There is one profession which takes the opposite approach, focusing on what will happen if a person does not live long. This is the life insurance salesman. It is a difficult profession, which involves the unpleasant task of reminding people that they are not likely to live forever. Most people would rather plan for life than the opposite.
(A story is told of a man who wanted to write a will leaving an extremely large sum of money to an institution after his lifetime. He asked the Rebbe Rashab how he should proceed and the Rebbe answered that he would do better to plan on living a long life and derive pleasure from seeing the charity have the benefit of his gift immediately.)
What motivates a person to become an insurance agent? The need to make a living, of course. Otherwise, the agent would not disturb the other person by reminding him of unpleasant eventualities. However, the agent believes that he has powers of persuasion which can be used to generate sales.
Of course, it is in the best interests of the life insurance company that the buyer of the policy lives for a very long time, since the company is only obliged to begin payment after the customer’s passing; if the customer is blessed with longevity, both the company and the purchaser of the policy will be happy. The focus on an opposite outcome is all talk, but hopefully will not actually come about. The salesman discusses it only as much as necessary to convince the purchaser to agree to the monthly payments.
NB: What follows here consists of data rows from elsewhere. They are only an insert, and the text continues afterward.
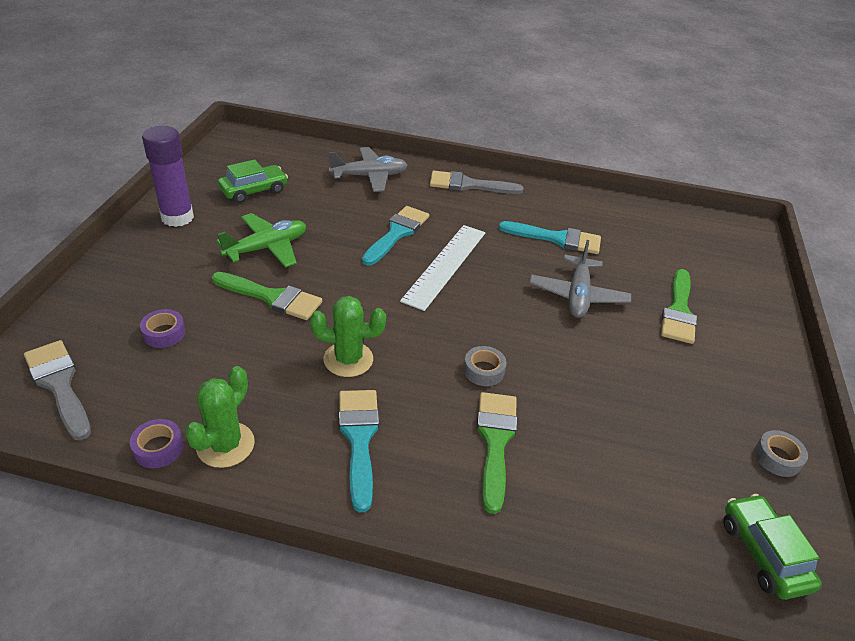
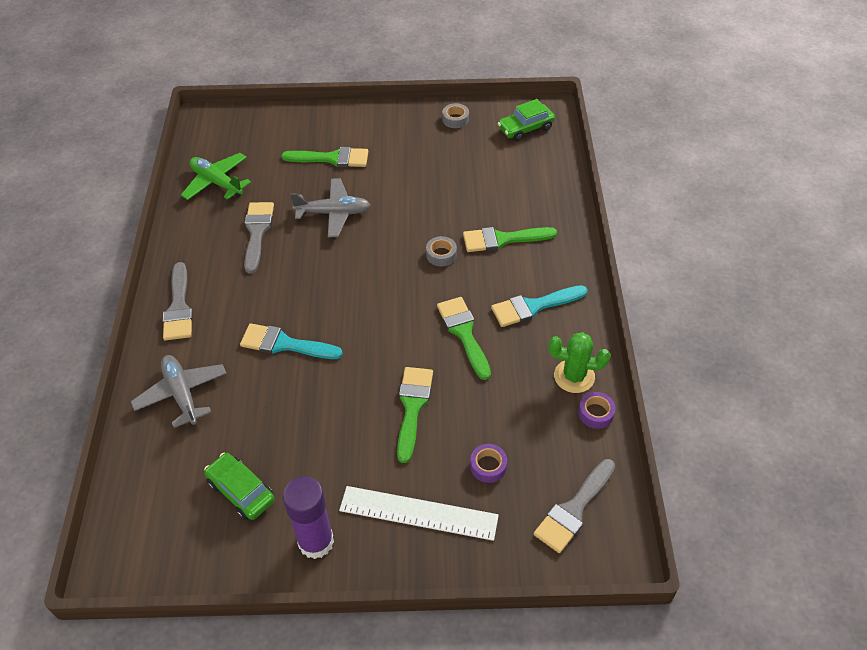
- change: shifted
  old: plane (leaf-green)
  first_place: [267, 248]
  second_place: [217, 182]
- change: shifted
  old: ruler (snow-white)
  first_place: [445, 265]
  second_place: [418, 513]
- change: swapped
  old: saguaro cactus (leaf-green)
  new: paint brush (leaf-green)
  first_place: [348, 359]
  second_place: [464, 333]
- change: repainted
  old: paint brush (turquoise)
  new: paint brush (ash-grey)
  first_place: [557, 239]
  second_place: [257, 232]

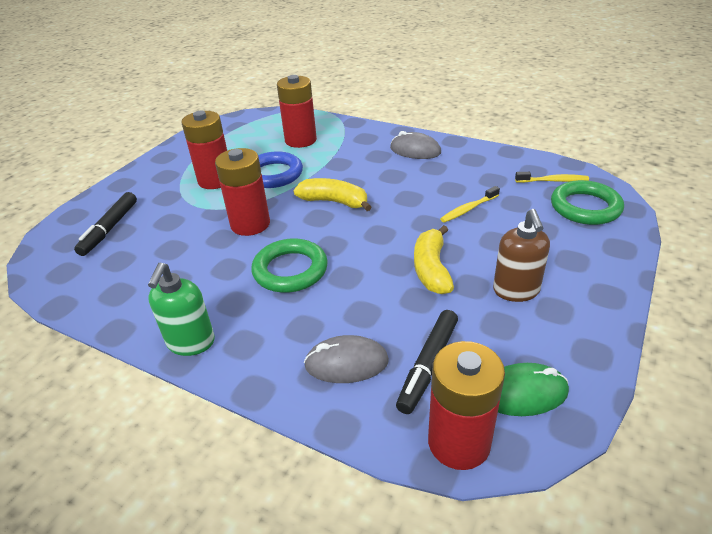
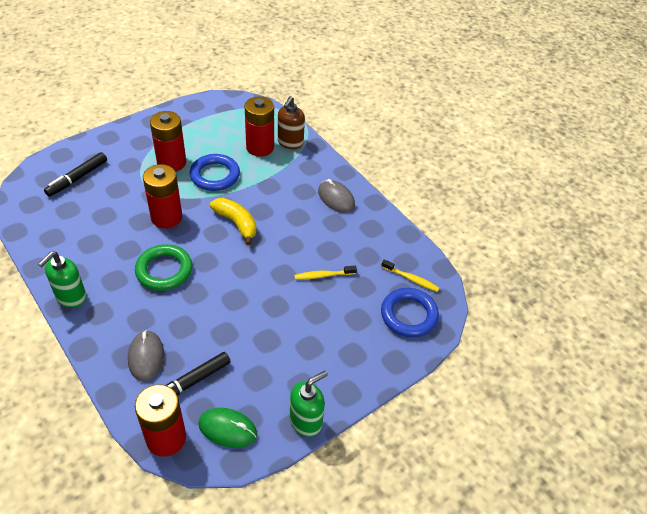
- change: gone
  old: toy banana (golden)
  first_place: [431, 269]
- change: new
  new: pump bottle (leaf-green)
  second_place: [306, 421]
- change: shifted
  old: pump bottle (russet)
  first_place: [516, 291]
  second_place: [290, 143]
- change: repainted
  old: hoop (leaf-green)
  new: hoop (blue)
  first_place: [585, 207]
  second_place: [409, 315]
- change: rotated
  old: PC mouse (ash-grey)
  first_place: [346, 363]
  second_place: [146, 357]
  degrees: 60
These same principles apply in the relationship between body and soul. There are two approaches. The mussar approach is to engage in fasting and penance to “kill” the animal soul of man with physical self-deprivation, fasting, and focusing on his mortality.
The second, more preferable approach is similar to the life insurance salesman. His recollection that he will not live forever is only momentary and remains just in speech. It only serves the purpose of extracting the “payments,” the cooperation of the body in the performance of the commandments.
This second approach recognizes the preciousness of the Jewish body and the importance of maintaining its health for long and good years, just as the insurance company wants to see its clients’ long life.
Sicha of 12 Tammuz, 5711 Toras Menachem, Vol. III, p. 188ff.